WHAT TO DO:
Find every line in the records below that contains the word "between", and copy each of those lines in full.

[[ DATA FOR ANALYSIS, beginning ]]

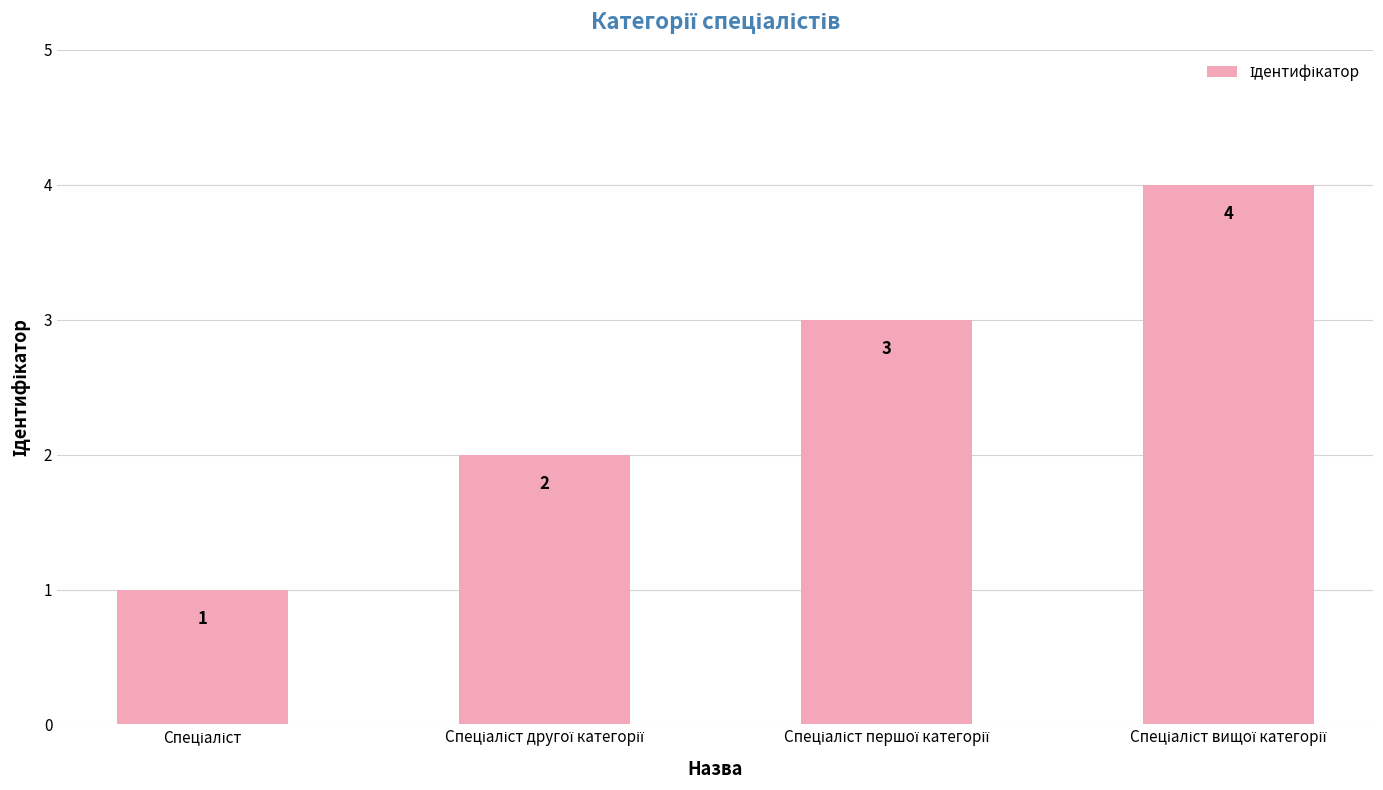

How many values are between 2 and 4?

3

[[ DATA FOR ANALYSIS, end ]]
[[ DATA FOR ANALYSIS, beginning ]]

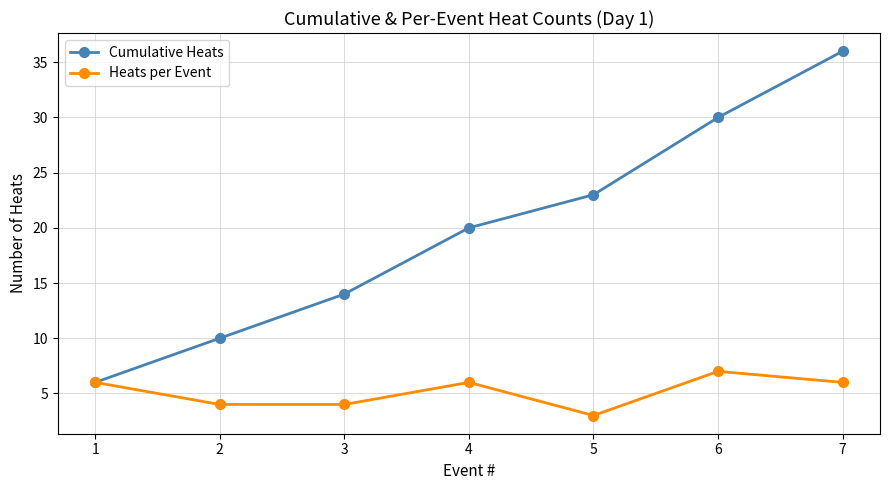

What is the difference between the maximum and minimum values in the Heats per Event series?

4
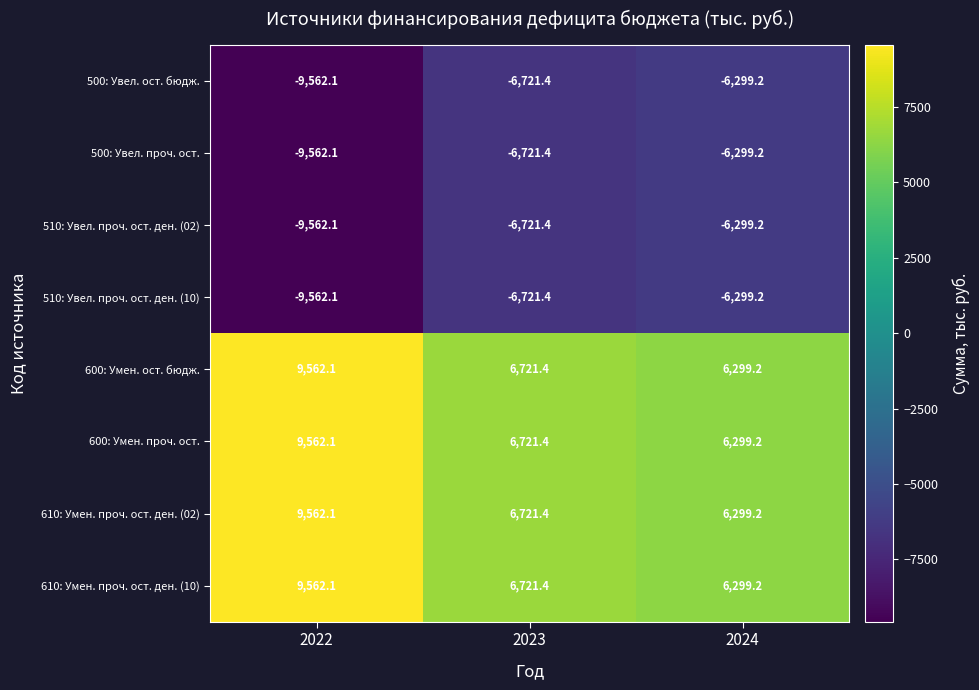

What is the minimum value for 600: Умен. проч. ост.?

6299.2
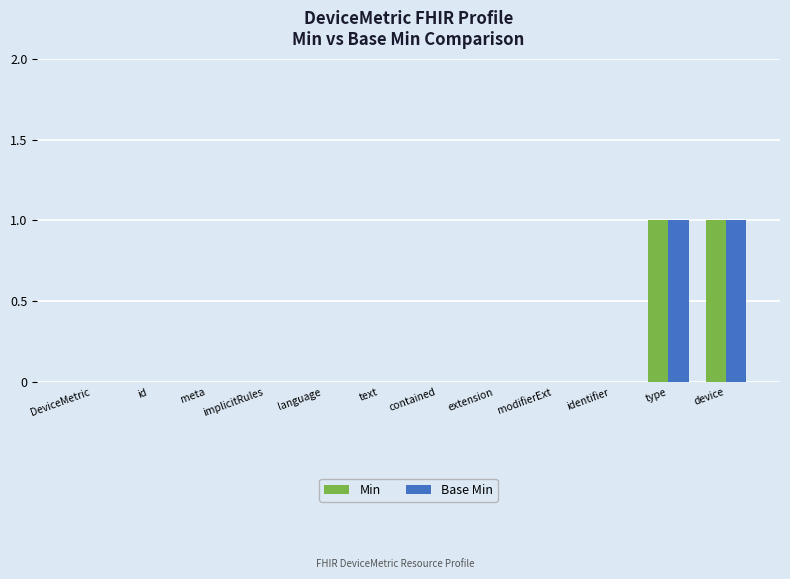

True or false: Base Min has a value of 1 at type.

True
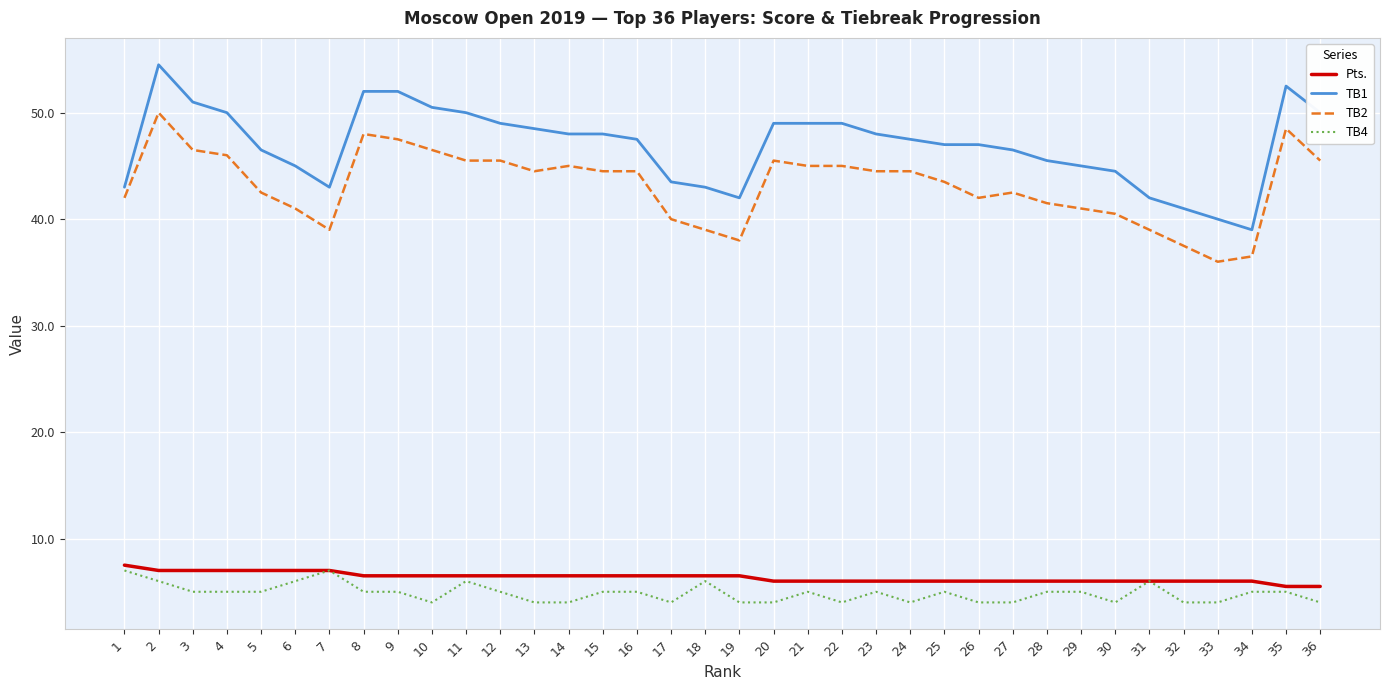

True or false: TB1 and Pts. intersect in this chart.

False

[[ DATA FOR ANALYSIS, end ]]

EXERCISE OUTPUT:
How many values are between 2 and 4?
What is the difference between the maximum and minimum values in the Heats per Event series?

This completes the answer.